No. of animals per sex per dose:

5

Statistics:

From the mortality data recorded the LD50 value and its 95% confidence limits were calculated by the method of Litchfield, J.T and Wilcoxon, F. W., 1949, 3. Pharmac. Exp. Ther., 96, 99.

Preliminary study:

In order to determine approximate dose levels for the main study, a range-finding study was carried out using groups of two rats (1 of each sex). The results obtained suggested that the LD50 would be approximately 2000mg/kg.

Sex:

male/female

Dose descriptor:

LD50

Effect level:

2 100 mg/kg bw

Based on:

test mat.

95% CL:

> 1 787 - < 2 468

Mortality:

yes, see table below

Clinical signs:

other: Lethargy was observed starting at the lowest dose levels. In addition, lacrimation (at 1500 and 2000 mg/kg) and piloerection (at 2000 mg/kg) was observed in some animals.

Gross pathology:

No Abnormalities detected

MORTALITIES

	mortality
Dose (mg/kg bw)	males	females	combined deaths	%
500	0/5	0/5	0/10	0
1000	0/5	0/5	0/10	0
1500	0/5	1/5	1/10	10
2000	1/5	3/5	4/10	40
2500	4/5	5/5	9/10	90
3000	4/5	4/5	8/10	80

Interpretation of results:

GHS criteria not met

Endpoint conclusion

Endpoint conclusion:

adverse effect observed

Dose descriptor:

LD50

Value:

2 100 mg/kg bw

Acute toxicity: via inhalation route

Endpoint conclusion

Endpoint conclusion:

no study available

Acute toxicity: via dermal route

Endpoint conclusion

Endpoint conclusion:

no study available

Additional information

Oral acute toxicity

Groups of male and female rats were treated with the test article by gavage at dose levels of 500, 1000, 1500, 2000, 2500 and 3000 mg/kg. The study was performed prior to GLP and OECD guidelines but is reported with sufficient details. Observations were carried out for 14 days at which time the surviving rats were killed and autopsied. The animals showed lethargy, lacrimation and piloerection. No changes were reported during autopsy. Mortalities occurred at 1500 mg/kg and higher. From the mortalities the LD50 was calculated to be 2100 mg/kg bodyweight for both males and females.

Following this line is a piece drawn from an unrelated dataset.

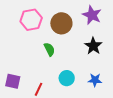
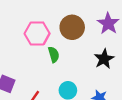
pink hexagon: (31, 20) -> (37, 34), moved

Justification for classification or non-classification

Classification, Labeling, and Packaging Regulation (EC) No. 1272/2008

The available experimental test data are reliable and suitable for classification purposes under Regulation 1272/2008. As a result the substance is not considered to be classified for acute toxicity under Regulation (EC) No. 1272/2008.